The dual-machine setup: Apple + Linux

· Tech

TLDR: Keep Apple for personal (iPhone, Watch, iCloud, 1Password). Use a dedicated Linux machine for all development (Docker natively, Firejail, Nix, local LLM inference). Physical separation solves what software isolation cannot. A mini PC costs less than a Mac Mini.


All the software mitigations (Docker, nono, Nix) reduce risk. The cleanest answer is physical separation.

The setup

Apple (personal):
iPhone, Apple Watch, iPad, Apple TV
1Password for personal credentials
iCloud for personal files
Linux (development):
All projects, Docker (native), Infisical
AI agents in sbx sandboxes or nono
Nix or source-built tools
Firejail for CLI sandboxing
No personal data whatsoever

A compromised tool on Linux cannot read your iCloud keychain, personal 1Password vault, or messages. A compromised personal device cannot read your Infisical session or project secrets.

Hardware

Mini PC: AMD Ryzen 7/9, 32-64GB RAM, 1TB NVMe. Minisforum or Beelink.

Laptop: Framework Laptop 16 (AMD, repairable) or ThinkPad X1 Carbon.

With GPU for local LLMs: NVIDIA RTX 4090 (24GB VRAM) or RTX 5090 (32GB VRAM). Alternatively, Apple Silicon with 128GB unified memory handles large models well. Run llama-server so your code never leaves the machine. See Vitalik Buterin’s setup.

OS: Fedora for stability, Arch for control, NixOS for fully declarative configuration.

What gets better

The Expo/iOS problem

iOS Simulator requires macOS. Two options:

Option A: Expo on Mac, API on Linux. npx expo start on Mac, Docker stack on Linux at http://linux-machine.local:3333.

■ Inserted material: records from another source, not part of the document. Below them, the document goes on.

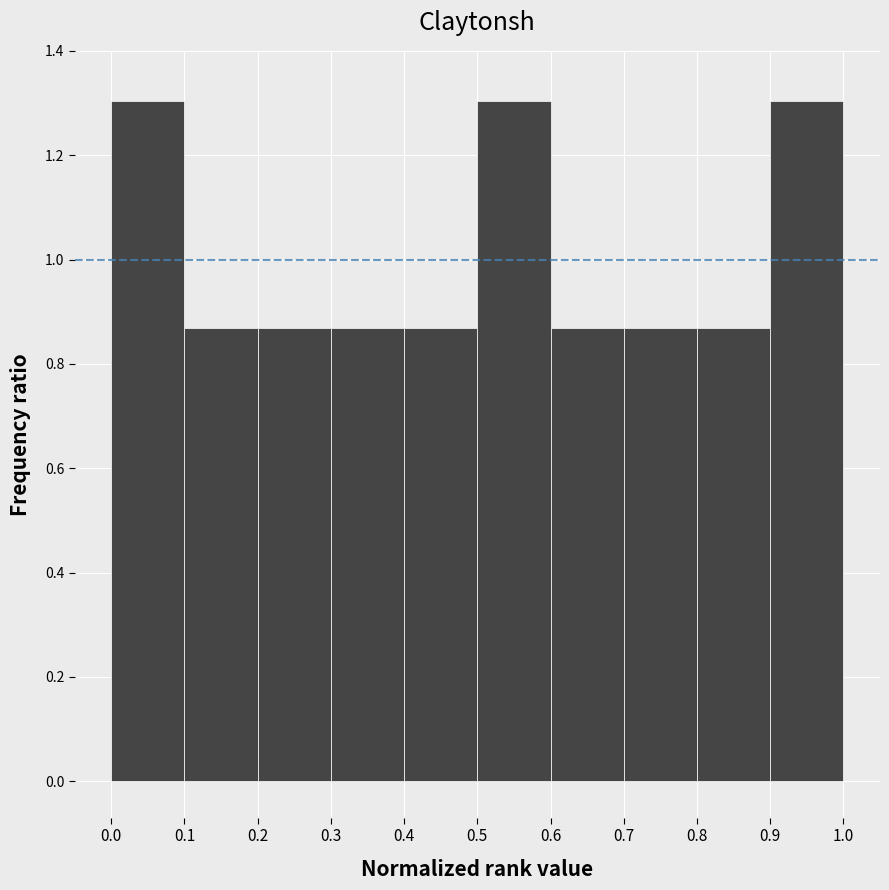

Reading left to right, transcribe this chart: for each bar, give the range it covers on the x-axis and its height. The values are not printed on the chart, so give them approximately, as read against the axis.

0.0 to 0.1: 1.30
0.1 to 0.2: 0.86
0.2 to 0.3: 0.86
0.3 to 0.4: 0.86
0.4 to 0.5: 0.86
0.5 to 0.6: 1.30
0.6 to 0.7: 0.86
0.7 to 0.8: 0.86
0.8 to 0.9: 0.86
0.9 to 1.0: 1.30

Option B: EAS Build for iOS in the cloud. Test via TestFlight. Zero Mac dependency for daily coding.

Offline development

If Infisical Cloud is unreachable (plane, outage), you cannot start your dev stack. Three options:

Option 1: Encrypted local cache. Before going offline, export and encrypt:

Terminal window
brew install age
# Export and encrypt (dev secrets only, never production)
infisical export --env=dev --format=dotenv \
| age -r age1yourpublickey... > ~/.cache/infisical/myapp-dev.age
# When offline
age -d ~/.cache/infisical/myapp-dev.age \
| docker compose --env-file /dev/stdin up

Add *.age and .cache/infisical/ to .gitignore and .claudeignore. Delete when back online.

Option 2: Keep containers running. If the stack is already up when you lose internet, containers keep secrets in memory. Do not restart them.

Option 3: Accept the constraint. Work on things that do not need the full stack: refactoring, tests, docs, frontend with mock data. Often the most practical approach.